Tell us about the moment you first became interested in wine
Professionally speaking, I was fairly late to wine, having focused initially on cocktail development. But I truly found a love for it in my early twenties, after a particularly delicious Beaujolais one Christmas.
Describe your wine list at Pip
Our wine list at Pip focuses on small boutique producers and is big on organic and minimal-intervention wines. We offer most of our list by the glass, giving accessibility and enabling us to rotate pairings alongside our seasonal food menu.
Over the course of your career, have you had any wine-related disasters?
I worked at a place with six taps of draught wine during Covid. When the first lockdown closures were announced, we had to waste litres and litres of tapped kegs.

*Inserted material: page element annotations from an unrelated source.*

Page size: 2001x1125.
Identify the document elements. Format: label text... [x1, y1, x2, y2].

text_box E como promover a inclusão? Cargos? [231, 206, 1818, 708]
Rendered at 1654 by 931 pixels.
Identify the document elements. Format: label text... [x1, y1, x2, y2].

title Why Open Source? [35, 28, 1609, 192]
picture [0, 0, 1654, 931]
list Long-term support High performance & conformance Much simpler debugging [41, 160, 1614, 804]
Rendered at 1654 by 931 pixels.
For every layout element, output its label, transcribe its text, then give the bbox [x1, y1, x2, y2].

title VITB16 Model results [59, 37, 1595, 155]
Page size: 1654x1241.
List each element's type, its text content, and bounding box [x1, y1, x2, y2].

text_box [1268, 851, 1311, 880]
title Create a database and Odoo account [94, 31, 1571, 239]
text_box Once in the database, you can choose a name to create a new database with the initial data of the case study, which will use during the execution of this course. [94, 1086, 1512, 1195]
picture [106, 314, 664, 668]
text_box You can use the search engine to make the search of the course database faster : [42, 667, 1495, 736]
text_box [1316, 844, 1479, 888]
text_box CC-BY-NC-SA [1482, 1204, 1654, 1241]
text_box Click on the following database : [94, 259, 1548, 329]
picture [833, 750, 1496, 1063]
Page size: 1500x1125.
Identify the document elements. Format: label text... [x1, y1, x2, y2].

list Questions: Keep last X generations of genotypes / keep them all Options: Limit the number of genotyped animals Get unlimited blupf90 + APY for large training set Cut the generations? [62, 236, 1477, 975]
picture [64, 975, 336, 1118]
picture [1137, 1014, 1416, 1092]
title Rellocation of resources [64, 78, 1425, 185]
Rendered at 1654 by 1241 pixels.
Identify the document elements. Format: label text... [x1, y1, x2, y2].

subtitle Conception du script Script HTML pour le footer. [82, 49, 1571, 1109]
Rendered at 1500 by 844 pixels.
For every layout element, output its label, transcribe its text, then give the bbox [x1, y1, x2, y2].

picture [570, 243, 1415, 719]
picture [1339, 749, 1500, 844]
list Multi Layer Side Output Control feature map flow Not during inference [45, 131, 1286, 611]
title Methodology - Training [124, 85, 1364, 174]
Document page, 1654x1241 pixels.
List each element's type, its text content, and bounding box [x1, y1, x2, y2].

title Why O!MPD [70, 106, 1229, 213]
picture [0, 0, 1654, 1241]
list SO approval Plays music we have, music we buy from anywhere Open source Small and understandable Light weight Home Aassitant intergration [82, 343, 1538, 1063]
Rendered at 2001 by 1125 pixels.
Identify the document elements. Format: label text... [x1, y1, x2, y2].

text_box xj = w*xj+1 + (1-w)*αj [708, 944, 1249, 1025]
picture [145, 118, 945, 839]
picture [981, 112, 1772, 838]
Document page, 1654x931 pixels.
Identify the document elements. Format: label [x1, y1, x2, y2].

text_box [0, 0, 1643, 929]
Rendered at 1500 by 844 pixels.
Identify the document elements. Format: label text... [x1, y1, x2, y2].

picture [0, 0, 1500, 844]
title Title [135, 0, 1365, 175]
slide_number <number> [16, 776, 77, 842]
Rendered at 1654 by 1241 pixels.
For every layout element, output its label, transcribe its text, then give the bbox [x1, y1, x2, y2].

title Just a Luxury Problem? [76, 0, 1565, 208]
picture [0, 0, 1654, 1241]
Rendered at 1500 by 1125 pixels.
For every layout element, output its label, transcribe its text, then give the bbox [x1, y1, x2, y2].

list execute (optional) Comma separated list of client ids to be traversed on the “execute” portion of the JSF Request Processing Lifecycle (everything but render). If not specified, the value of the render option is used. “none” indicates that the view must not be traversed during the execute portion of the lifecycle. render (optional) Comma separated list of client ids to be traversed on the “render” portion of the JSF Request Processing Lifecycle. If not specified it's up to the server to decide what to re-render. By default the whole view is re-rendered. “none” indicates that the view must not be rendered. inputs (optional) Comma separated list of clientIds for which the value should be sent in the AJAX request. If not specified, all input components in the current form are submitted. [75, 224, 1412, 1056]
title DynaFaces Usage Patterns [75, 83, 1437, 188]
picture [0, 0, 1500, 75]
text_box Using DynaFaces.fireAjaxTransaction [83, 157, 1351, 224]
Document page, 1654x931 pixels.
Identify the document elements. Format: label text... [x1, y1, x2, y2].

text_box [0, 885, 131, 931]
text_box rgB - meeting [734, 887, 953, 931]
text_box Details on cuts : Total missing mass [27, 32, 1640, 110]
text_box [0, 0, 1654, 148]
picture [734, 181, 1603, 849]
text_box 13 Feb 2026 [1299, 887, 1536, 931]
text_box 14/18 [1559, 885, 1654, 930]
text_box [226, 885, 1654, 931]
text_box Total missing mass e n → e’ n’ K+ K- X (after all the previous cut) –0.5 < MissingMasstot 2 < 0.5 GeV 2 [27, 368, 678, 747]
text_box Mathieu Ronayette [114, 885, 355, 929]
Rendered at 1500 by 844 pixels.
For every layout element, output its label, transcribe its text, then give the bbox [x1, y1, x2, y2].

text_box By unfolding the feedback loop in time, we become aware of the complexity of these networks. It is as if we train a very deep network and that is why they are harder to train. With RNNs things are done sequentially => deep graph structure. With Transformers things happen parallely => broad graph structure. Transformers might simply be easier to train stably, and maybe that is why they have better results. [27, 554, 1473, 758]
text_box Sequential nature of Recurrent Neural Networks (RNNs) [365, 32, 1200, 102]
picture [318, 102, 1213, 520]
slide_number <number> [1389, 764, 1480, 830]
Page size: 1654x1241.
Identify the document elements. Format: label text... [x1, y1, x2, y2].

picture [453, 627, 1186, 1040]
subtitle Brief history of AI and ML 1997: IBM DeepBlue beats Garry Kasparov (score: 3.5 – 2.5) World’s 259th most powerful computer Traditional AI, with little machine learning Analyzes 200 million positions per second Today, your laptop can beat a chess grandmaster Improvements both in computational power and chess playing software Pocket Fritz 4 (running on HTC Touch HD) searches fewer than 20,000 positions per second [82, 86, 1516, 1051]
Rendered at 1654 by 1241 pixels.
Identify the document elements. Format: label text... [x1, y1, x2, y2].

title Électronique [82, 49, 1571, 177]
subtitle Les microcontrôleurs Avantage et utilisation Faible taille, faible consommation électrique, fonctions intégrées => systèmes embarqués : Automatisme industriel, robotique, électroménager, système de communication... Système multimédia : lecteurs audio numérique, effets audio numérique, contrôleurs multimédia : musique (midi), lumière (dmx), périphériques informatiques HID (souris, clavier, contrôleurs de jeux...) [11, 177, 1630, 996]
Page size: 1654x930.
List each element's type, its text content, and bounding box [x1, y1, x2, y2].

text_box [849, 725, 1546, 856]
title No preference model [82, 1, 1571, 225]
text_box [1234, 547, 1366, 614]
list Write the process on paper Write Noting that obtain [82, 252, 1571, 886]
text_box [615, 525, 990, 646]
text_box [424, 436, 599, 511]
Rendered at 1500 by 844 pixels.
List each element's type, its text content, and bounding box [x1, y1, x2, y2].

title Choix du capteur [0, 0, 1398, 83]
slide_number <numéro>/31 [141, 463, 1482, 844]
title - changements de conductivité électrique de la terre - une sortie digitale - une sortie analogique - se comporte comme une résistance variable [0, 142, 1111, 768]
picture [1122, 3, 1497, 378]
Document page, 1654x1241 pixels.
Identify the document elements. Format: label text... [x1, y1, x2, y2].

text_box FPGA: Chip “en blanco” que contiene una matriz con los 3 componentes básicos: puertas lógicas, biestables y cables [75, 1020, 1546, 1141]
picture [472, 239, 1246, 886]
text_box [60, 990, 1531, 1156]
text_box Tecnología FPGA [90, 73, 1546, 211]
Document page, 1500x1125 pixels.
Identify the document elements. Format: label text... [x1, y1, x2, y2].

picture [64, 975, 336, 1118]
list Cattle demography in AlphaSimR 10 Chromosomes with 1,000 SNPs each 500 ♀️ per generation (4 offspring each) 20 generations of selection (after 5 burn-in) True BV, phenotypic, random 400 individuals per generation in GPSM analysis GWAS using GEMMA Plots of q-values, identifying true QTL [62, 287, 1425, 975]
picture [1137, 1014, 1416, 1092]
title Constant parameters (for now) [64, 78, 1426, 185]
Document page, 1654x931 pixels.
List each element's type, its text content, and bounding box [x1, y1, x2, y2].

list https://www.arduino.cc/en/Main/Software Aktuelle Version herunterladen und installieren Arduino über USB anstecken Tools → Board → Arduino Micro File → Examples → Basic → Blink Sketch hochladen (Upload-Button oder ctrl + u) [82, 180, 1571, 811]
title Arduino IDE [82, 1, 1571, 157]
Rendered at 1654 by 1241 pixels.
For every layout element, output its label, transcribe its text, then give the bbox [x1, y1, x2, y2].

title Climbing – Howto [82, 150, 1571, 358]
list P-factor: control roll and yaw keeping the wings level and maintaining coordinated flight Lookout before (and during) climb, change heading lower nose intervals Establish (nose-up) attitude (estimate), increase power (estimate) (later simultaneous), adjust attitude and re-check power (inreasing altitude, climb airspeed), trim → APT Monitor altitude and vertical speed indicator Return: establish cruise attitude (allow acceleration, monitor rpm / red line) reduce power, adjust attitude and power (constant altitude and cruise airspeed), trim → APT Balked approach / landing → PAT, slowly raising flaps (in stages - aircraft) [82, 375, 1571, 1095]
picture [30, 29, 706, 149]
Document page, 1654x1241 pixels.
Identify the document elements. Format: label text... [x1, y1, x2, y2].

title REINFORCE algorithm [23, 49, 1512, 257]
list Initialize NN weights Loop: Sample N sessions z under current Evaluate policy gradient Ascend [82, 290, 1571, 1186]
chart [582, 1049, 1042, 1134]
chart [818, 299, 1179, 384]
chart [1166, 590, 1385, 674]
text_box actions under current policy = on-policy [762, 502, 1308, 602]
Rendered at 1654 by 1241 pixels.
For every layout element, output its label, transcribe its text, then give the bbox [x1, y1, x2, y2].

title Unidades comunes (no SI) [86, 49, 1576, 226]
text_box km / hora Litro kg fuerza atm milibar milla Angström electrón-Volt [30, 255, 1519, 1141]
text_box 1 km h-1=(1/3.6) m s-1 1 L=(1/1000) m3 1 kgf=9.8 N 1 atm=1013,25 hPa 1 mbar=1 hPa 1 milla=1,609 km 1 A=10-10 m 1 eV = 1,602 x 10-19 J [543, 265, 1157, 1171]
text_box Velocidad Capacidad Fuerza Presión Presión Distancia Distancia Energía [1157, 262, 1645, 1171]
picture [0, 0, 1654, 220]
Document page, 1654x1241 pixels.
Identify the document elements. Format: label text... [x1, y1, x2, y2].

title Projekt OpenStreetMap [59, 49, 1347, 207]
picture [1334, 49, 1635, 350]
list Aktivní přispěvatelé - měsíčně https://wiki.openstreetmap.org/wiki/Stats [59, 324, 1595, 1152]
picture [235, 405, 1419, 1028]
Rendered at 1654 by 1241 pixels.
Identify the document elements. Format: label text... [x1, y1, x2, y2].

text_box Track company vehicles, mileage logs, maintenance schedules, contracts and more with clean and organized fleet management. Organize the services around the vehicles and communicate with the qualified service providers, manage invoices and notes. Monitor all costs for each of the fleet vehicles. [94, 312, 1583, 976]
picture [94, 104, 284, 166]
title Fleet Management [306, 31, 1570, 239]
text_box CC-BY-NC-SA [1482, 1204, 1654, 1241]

I managed to rescue what I could and took home all the pét-nat I could carry, but it was heartbreaking seeing so much wine go undrunk.
What’s the most interesting wine you’ve come across recently?
Narassa 2022, Côtes Catalanes, Lafage (a wine from Languedoc-Roussillon). Pure sour-cherry deliciousness.
What are the three most overused tasting notes?
Jammy, velvety and smooth — all completely vague and not helpful when offering recommendations to a guest.
What’s the best-value wine on your list at the moment?
Mayela Rioja, Bideona. A wine that punches well above its weight, from an up-and-coming region.
What is your ultimate food and drink match?
I love Thai food, so a classic pad Thai with an ice-cold Thai red tea.
Old World or New World?
New World. I think we are in a golden age of experimentation and playfulness in wine, and the average consumer is considering new-world terroirs they wouldn’t have given a chance even 10 years ago.
What is your pet hate when it comes to wine service in other restaurants?
Stemless wine glasses.
Who is your favourite producer right now?
I am loving Viña Echeverria (a Chilean producer) at the moment, and we have just partnered with them for the first of our wine dinner series at Pip. They have taken an established winery in a new direction, making low-intervention wines that pair beautifully with our food and blend tradition with playfulness.
As a beverage manager, what question do you most get asked by customers?
Given the concept of our restaurant, it’s usually about pairings, which we are always changing up as our menu is so seasonally driven.
Which wine-producing region or country is underrated at the moment?
Greece — distinctive varietals grown in a diverse terroir. Greece had a bad rep for a while, but it has caught up with the rest of the Mediterranean to produce stand-out wines at prices much more affordable than their French or Italian equivalents.
It’s your last meal and you can have a bottle of any wine in the world. What is it and why?
Pheasant’s Tears Rkatsiteli 2020. An unfiltered Georgian orange aged in qvevri. Floral, funky and delicious, but more importantly, it would transport me right back to a very happy time in life — which is the best tasting note of all.